Thermal safety of solid rocket motor with complex charge structure

Abstract

This present work is focused to study thermal safety and heat transfer characteristics of large-scale solid rocket motor (SRM) with complex star-charged structure. Here, we have used three-dimensional unsteady heat transfer model coupled with a two-step global reaction mechanism of ammonium perchlorate/hydroxyl terminated polyether (AP/HTPE) propellant. Comparisons of the ignition delay time and temperature of computational results are done with experimental studies, and a reasonable match has been obtained in these comparisons. It is found that the heats transferred from the thermal environment and released from the exothermic reaction of the propellant jointly intensify the occurrence of the cook-off response of the SRM. The propellant at the bottom of the SRM can reach to a higher temperature over the time and thus the exothermic reaction is rapidly intensified with an increase of the propellant temperature, releasing more reaction heat simultaneously. The heat energy is gradually accumulated in the SRM and the propellant is eventually ignited under this high-heat environment.
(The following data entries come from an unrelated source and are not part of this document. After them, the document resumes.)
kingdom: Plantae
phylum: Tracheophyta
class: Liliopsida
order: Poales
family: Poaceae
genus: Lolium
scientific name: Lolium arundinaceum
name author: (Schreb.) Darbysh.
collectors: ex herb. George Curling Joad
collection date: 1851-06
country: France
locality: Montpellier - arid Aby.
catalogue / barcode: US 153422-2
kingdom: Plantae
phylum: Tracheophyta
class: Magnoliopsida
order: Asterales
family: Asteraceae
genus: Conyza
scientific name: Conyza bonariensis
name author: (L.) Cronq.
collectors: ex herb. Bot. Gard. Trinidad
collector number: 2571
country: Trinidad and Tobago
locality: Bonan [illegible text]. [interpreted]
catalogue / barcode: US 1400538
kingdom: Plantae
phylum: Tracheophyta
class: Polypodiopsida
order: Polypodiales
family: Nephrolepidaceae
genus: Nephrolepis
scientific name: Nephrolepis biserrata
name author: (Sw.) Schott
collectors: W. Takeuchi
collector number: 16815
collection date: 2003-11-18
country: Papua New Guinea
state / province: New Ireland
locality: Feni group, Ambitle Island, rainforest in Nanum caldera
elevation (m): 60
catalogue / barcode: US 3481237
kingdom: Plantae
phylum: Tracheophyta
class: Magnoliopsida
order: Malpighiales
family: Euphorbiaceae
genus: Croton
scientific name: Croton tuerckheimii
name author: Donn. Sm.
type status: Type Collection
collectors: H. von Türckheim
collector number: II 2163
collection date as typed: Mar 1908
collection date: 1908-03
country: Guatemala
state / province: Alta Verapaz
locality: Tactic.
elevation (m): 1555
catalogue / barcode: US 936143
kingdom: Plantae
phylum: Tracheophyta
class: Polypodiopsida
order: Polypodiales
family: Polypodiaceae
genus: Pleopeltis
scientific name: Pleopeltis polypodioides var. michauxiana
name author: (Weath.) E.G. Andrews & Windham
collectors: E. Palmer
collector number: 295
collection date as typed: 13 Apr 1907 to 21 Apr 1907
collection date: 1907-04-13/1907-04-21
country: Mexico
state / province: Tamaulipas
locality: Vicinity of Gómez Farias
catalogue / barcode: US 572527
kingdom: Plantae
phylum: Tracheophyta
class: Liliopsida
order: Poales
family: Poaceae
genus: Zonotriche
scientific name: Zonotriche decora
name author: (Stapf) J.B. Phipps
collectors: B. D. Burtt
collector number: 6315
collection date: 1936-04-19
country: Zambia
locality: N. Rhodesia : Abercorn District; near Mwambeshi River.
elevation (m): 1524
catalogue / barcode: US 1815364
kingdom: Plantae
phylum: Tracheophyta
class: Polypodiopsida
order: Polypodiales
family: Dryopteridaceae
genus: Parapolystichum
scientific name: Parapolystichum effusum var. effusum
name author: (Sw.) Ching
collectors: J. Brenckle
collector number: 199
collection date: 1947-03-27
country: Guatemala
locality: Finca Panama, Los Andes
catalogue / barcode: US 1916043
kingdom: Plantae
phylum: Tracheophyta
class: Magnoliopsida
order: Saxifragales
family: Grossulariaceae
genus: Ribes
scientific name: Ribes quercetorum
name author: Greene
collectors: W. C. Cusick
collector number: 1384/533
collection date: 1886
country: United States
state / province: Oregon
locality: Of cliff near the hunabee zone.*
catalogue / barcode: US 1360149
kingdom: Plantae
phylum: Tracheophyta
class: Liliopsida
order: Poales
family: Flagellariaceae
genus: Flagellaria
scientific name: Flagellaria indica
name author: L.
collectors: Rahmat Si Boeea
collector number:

The ignition temperature of the SRM basically linearly increases with the AP content at 10.8% HTPE and the ignition temperature curve under different AP contents is closer to the quadratic curve at 7.8% HTPE. Also, the content of HTPE mainly has a certain effect on the ignition time that is 288 s and 283 s with its content of 7.8% and 10.8%, respectively. The heat transfer rate and the case temperature of the SRM are all increasing with an increase of environmental temperature, while the depth of the heat transfer is decreasing. Further, the ignition delay time can be expressed on environmental temperature as: ti = 2.073263exp11 × Te-2.89.